Professor John Sharp
The University of Pretoria’s Human Economy Research Programme undertakes interdisciplinary academic research intended to contribute to the worldwide movement for greater economic democracy. This movement gained traction among academics in the wake of the first World Social Forum meeting in 2001, but for much of the period since then its main networks have been located in the Americas and Europe. With its base in southern Africa, the Human Economy Research Programme aims to add the voices of African scholars (and scholars from the Global South in general) to the discussion.

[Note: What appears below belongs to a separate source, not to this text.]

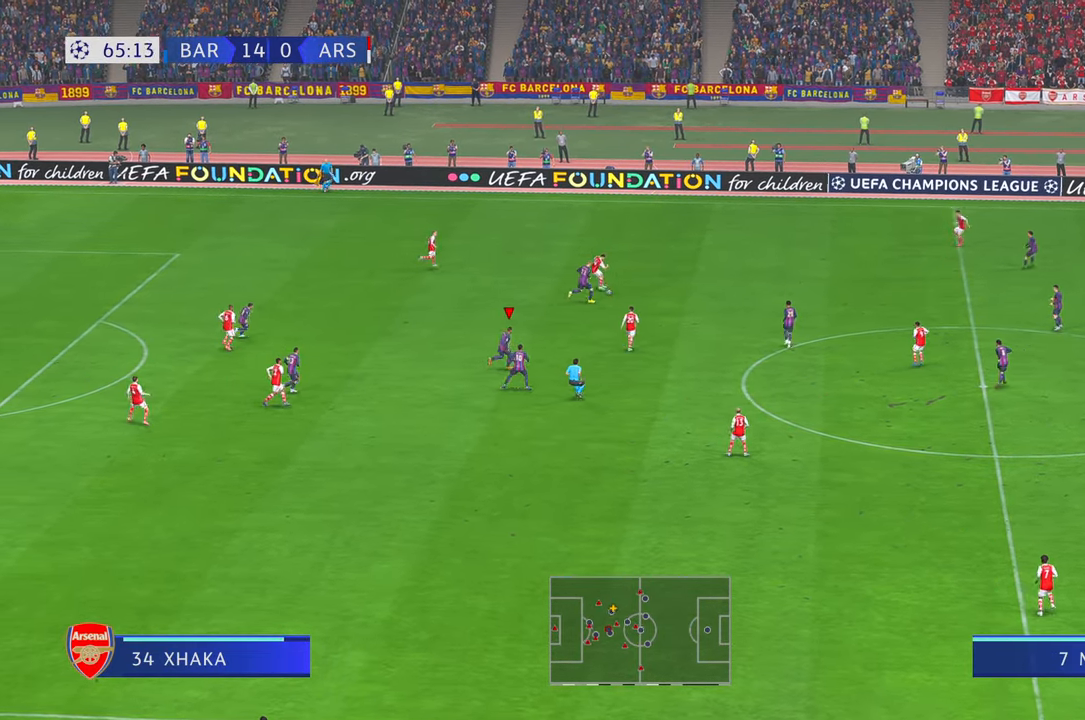
{"dt_ms": 500, "buttons": [], "left_stick": "down-right", "right_stick": "center", "events": [[50, "L1", "up"], [450, "left_stick", "down-right"]]}
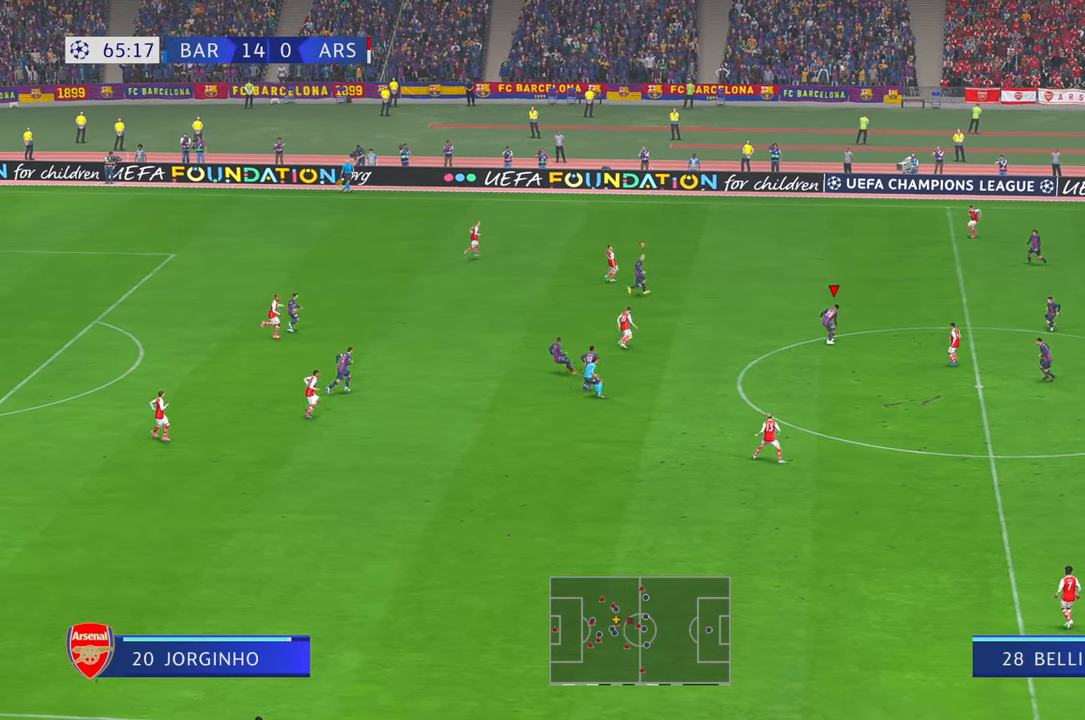
{"dt_ms": 500, "buttons": [], "left_stick": "down", "right_stick": "center", "events": [[83, "L1", "down"], [133, "left_stick", "down"], [217, "L1", "up"]]}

The programme’s research examines how people insert themselves into a highly unequal global economy. What people do in practice has often been obscured, marginalised or repressed by dominant economic ideologies that privilege the market. Our researchers are interested in the many ways in which people on the ground respond to institutional forms that perpetuate structures of inequality. The ‘human economy’ is seen as being made and remade by people themselves. The concept is based on a holistic conception of human needs and on taking the interests of humanity as a whole into account.
The aims of the programme are both academic and practical. We are engaged in building a body of research pertaining to the nurturing and expansion of economic democracy, particularly in Africa and the global South. We are also engaged in communicating our findings to a wider public in order to support popular movements working to achieve economic democracy.

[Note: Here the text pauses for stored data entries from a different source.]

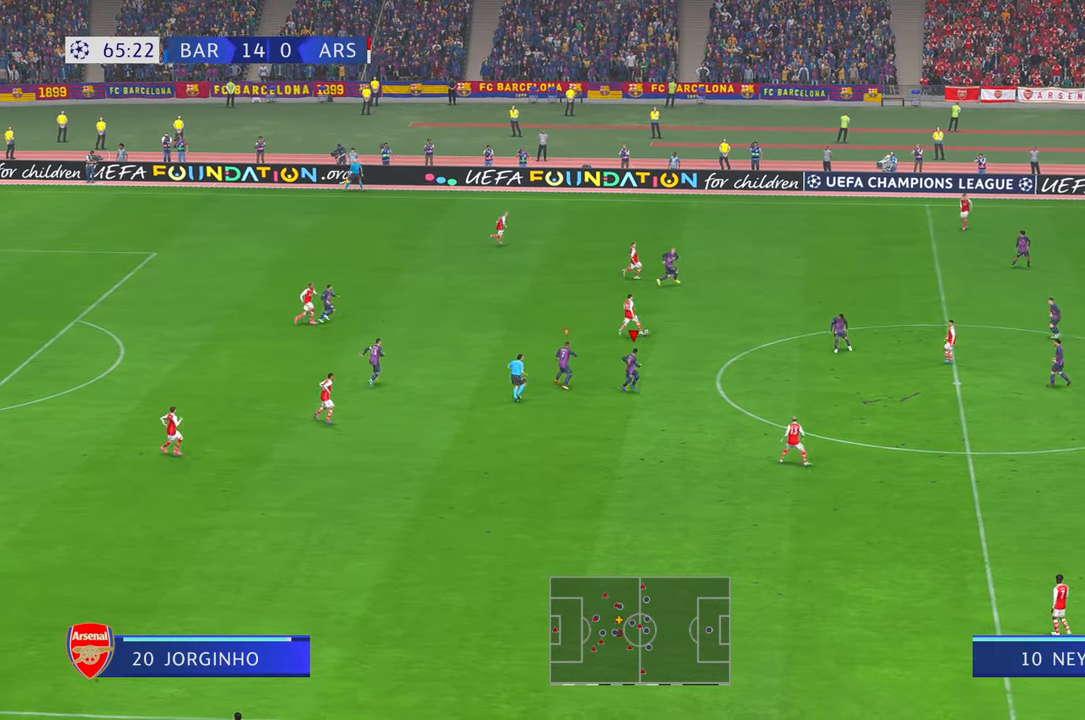
{"dt_ms": 500, "buttons": [], "left_stick": "down", "right_stick": "center", "events": [[117, "L1", "down"], [283, "L1", "up"]]}
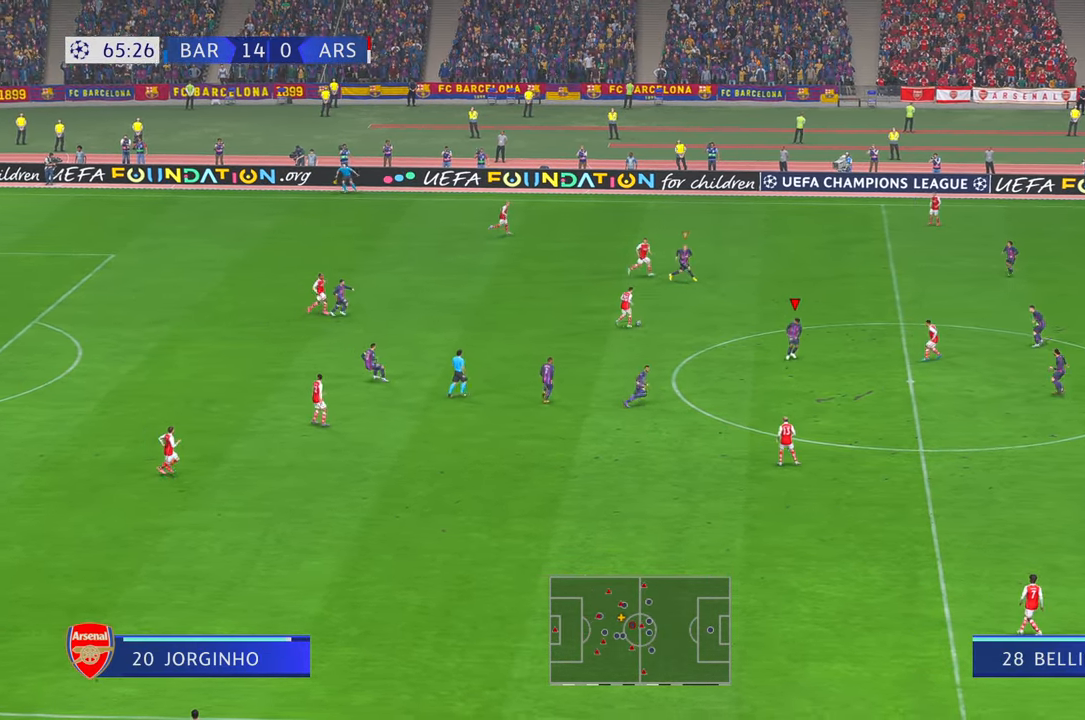
{"dt_ms": 500, "buttons": [], "left_stick": "up-right", "right_stick": "center", "events": [[150, "left_stick", "up-right"], [167, "DPAD_DOWN", "down"], [233, "DPAD_DOWN", "up"], [267, "right_stick", "down"], [400, "right_stick", "center"]]}
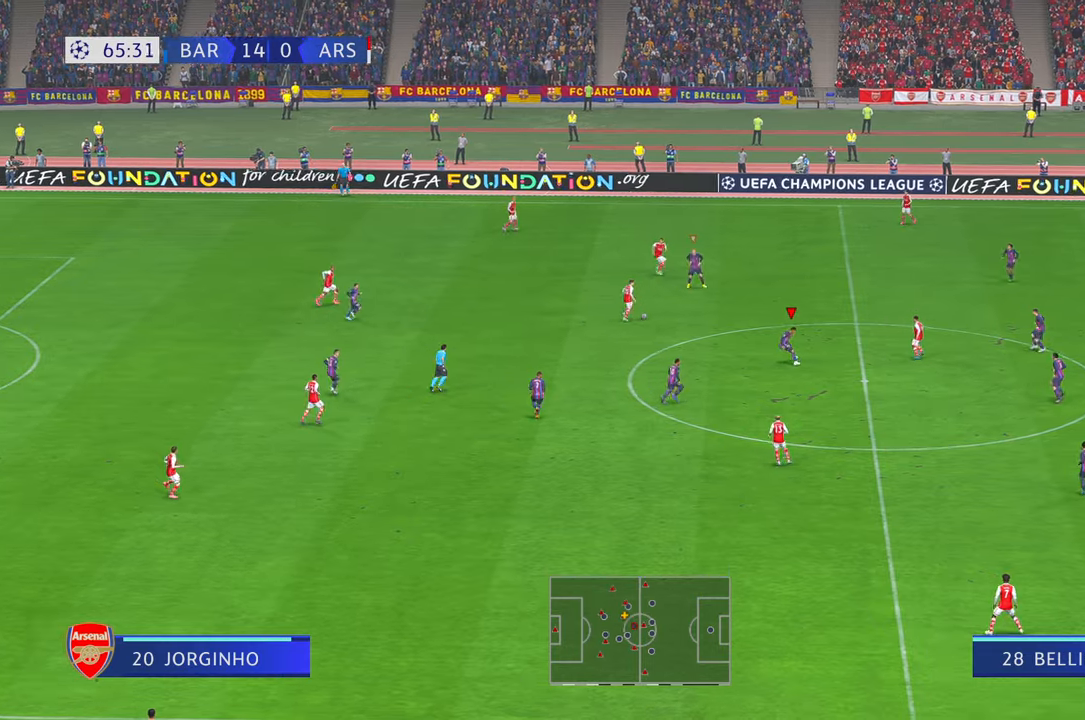
{"dt_ms": 500, "buttons": [], "left_stick": "up-right", "right_stick": "center", "events": []}
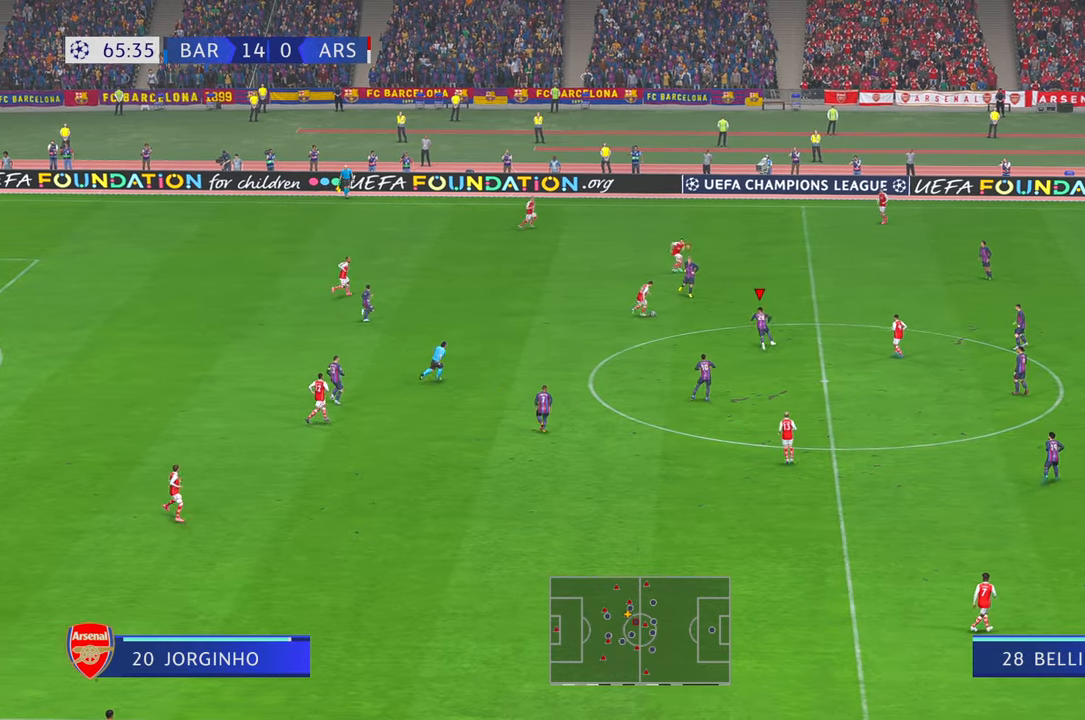
{"dt_ms": 500, "buttons": [], "left_stick": "up", "right_stick": "center", "events": [[333, "left_stick", "up"], [433, "Y", "down"], [500, "Y", "up"]]}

The programme was started in 2011 by Professor Keith Hart, the internationally renowned economic anthropologist, and John Sharp, then Deputy Dean in the Faculty of Humanities and Professor of Social Anthropology at the University of Pretoria. As co-directors, they recruited a large number of postdoctoral fellows and doctoral students to undertake research contributing to the programme’s overall aim. The postdoctoral fellows were recruited from around the world (the Americas, Europe, Asia and Africa), and all the doctoral students were recruited from Africa. Their backgrounds were and are in a wide variety of disciplines, including Anthropology, Development Studies, Economics, Education, History, Political Studies, Religious Studies and Sociology. The current postdoctoral fellows and doctoral students, and their research topics, are listed under Reserach in the menu.

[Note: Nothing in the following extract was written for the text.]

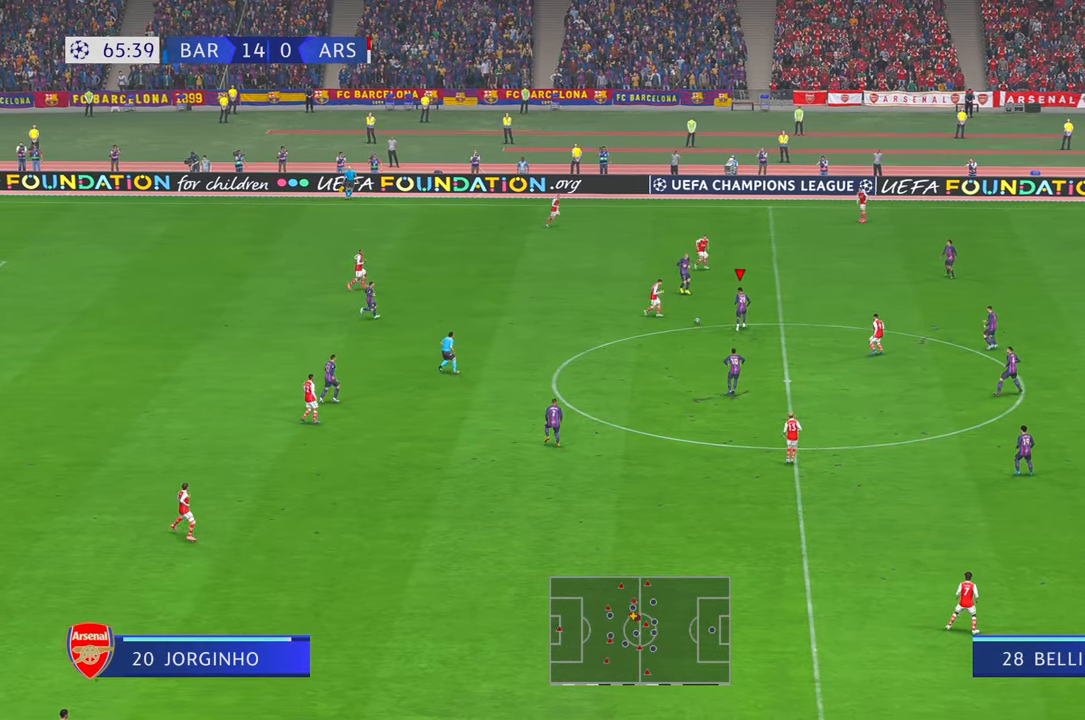
{"dt_ms": 500, "buttons": [], "left_stick": "right", "right_stick": "center", "events": [[250, "left_stick", "up-right"], [350, "left_stick", "right"]]}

The co-directors of the programme edited a Human Economy Book Series (published by Berghahn Books) running to six volumes between 2015 and 2018 (details are given under Research). Owing to Professor Hart’s retirement from the programme in 2018, this series has come to an end, and the programme’s main publications will henceforth take a different form. Collective publications to date also include several journal special issues, and members of the research team have published numerous articles, book chapters, and books based on their individual research.
The programme has hosted five international conferences to date. The most recent (October 2018) was on ‘Digital Finance in Africa’s Future: Innovations and Implications’. The report on this conference, which includes a summary of each of the presentations and the ensuing discussion, can be found under
The Human Economy Research Programme has received generous funding from the University of Pretoria, the Andrew W. Mellon Foundation (2012-2018), and the Oppenheimer Memorial Trust (2019- ).
Since July 2013 the programme has been housed in the Centre for the Advancement of Scholarship.